Европейская научная мысль развивалась в XVIII–XIX вв. сложным путем. Вначале европейские ученые пытались отодвинуть индоевропейскую прародину как можно дальше от Ближнего Востока – пусть и далеко на восток, лишь бы она не совмещалась с прародиной «семитов». И только много позднее она в их трудах переместилась в Европу, отражая растущую притягательность принципа автохтонизма. Вот как это происходило.

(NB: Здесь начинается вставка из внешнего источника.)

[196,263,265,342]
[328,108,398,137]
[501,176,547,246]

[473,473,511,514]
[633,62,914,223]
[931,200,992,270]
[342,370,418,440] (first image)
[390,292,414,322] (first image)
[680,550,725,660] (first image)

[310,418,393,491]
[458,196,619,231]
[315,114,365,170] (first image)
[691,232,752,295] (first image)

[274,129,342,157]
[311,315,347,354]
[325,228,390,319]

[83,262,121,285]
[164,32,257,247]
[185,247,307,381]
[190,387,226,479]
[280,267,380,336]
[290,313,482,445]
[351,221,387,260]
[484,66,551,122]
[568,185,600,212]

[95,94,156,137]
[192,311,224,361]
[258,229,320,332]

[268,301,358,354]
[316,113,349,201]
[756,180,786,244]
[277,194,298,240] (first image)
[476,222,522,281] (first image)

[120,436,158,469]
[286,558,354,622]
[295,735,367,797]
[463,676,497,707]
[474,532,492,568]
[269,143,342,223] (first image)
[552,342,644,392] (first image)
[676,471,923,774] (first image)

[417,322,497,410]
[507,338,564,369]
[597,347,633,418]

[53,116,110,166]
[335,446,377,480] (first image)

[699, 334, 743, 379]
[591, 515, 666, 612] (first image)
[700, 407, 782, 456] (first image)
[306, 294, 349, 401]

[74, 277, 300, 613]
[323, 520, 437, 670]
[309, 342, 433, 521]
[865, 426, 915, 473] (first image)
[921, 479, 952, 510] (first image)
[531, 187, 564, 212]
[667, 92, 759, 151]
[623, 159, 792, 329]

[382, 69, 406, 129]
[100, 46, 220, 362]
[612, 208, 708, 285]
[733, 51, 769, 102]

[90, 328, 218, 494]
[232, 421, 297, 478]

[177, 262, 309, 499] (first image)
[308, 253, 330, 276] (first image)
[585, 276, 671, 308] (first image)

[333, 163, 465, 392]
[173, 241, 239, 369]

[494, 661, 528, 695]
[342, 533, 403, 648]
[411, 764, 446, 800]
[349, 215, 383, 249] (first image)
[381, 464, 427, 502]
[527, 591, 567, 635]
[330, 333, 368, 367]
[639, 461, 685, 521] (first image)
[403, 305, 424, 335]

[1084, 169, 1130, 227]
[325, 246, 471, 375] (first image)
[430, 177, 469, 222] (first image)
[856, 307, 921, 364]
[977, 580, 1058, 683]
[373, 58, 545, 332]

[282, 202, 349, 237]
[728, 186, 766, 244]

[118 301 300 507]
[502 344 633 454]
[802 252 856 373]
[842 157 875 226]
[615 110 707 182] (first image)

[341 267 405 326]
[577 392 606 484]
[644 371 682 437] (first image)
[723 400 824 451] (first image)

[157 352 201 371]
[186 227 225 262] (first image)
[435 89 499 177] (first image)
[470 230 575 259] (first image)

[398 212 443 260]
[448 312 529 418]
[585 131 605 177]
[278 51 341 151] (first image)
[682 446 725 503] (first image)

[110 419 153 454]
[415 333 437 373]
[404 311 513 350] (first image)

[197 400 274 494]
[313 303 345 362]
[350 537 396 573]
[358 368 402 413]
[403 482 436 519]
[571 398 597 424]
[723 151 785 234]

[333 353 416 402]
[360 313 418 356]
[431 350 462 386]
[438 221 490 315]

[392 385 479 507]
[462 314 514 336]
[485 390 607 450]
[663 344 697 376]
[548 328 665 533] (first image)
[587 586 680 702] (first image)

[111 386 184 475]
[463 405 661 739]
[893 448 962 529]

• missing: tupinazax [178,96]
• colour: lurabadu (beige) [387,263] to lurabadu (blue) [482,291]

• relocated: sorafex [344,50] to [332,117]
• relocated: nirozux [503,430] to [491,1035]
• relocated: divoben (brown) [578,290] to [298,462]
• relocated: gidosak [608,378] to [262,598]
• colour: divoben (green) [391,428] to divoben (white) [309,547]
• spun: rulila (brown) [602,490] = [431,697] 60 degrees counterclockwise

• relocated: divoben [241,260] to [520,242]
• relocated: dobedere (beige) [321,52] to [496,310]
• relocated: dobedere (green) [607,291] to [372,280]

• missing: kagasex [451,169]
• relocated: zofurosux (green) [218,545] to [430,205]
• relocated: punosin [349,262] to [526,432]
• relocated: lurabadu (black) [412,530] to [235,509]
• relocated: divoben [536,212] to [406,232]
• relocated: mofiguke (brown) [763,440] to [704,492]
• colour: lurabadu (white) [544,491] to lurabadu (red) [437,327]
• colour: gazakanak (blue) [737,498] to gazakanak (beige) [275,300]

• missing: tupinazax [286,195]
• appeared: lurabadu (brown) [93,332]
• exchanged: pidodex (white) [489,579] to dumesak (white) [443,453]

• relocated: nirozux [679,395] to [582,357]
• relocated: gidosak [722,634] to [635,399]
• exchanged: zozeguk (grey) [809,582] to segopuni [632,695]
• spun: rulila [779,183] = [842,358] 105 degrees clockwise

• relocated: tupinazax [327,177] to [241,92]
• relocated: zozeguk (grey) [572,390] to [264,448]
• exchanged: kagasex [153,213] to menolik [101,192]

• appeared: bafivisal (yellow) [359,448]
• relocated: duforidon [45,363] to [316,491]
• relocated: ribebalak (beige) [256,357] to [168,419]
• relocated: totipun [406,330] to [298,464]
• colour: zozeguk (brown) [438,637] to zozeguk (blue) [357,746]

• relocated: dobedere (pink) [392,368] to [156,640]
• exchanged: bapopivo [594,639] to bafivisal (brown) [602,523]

Хотя догадки о родстве европейских языков с армянским и иранским высказывались и до него, англичанин Уильям Джонс стал тем человеком, кто, основательно изучив санскрит, первым заявил о единстве индоевропейских языков, положив начало не только индоевропеистике, но в целом сравнительно-историческому языкознанию (этому не мешало то, что он сделал несколько ошибочных языковых сближений). При этом, подобно многим своим современникам, он идеализировал арийцев, видя в них необычайно талантливый народ, обладавший богатым воображением и глубокими знаниями о мире. Он был убежден в том, что они щедро делились своей мудростью с другими, включая греков (Trautmann 1997: 37–38, 47–52, 59–61; Olender 1992: 6; Figueira 2002: 22–23). Вместе с тем, давший первое научное чтение индийских Вед, Генри Томас Коулбрук рисовал глубокую пропасть, разделявшую древних арийцев и население современной ему Индии, где не осталось и следов от исконной «монотеистической религии», которую он приписывал арийцам; зато появились идолопоклонничество и варварские обряды, отсутствовавшие у древних (Figueira 2002: 23–25).
Это добавило очарования Древней Индии, причем не столько в Англии, где практические знания о ней и снобизм колонизаторов сдерживали буйную фантазию4, сколько в Германии, где кабинетные размышления, помноженные на национальный романтизм, открывали двери самым головокружительным теориям. Так и родился «арийский миф», авторство которого принадлежит известному немецкому мыслителю-романтику Фридриху Шлегелю, первому переводчику санскритских текстов на немецкий язык. Воспевая миф и поэзию, Шлегель призывал учиться у древних, понимая под этим Древнюю Индию и видя в ней начало всех начал. Примечательно, что, отдавая должное ценности национальной культуры, этот эрудит и либерал демонстрировал космополитизм; он выступал против свойственной его эпохе крайней германомании и стоял за эмансипацию евреев (Поляков 1996: 206; Коккьяра 1960: 210–211; Goodrick-Clark 1998: 32). Воспевая мудрость и красоту Индии, где ему так и не удалось побывать, Шлегель выводил оттуда все великие нации, включая египетскую цивилизацию. Движущей силой этого беспримерного похода он называл бродячих проповедников, якобы объятых стремлением очиститься от некоего страшного греха, что и заставило их покинуть благословенную родину и отправиться на далекий север. Шлегель положил начало романтической традиции, представлявшей санскрит источником всех остальных индоевропейских языков. Вместе с тем он был убежден в том, что изначальные ведические знания были безвозвратно утрачены. Поэтому для изучения их следов он предлагал полагаться исключительно на факты языка (Godwin 1993: 38–39; Figueira 2002: 30).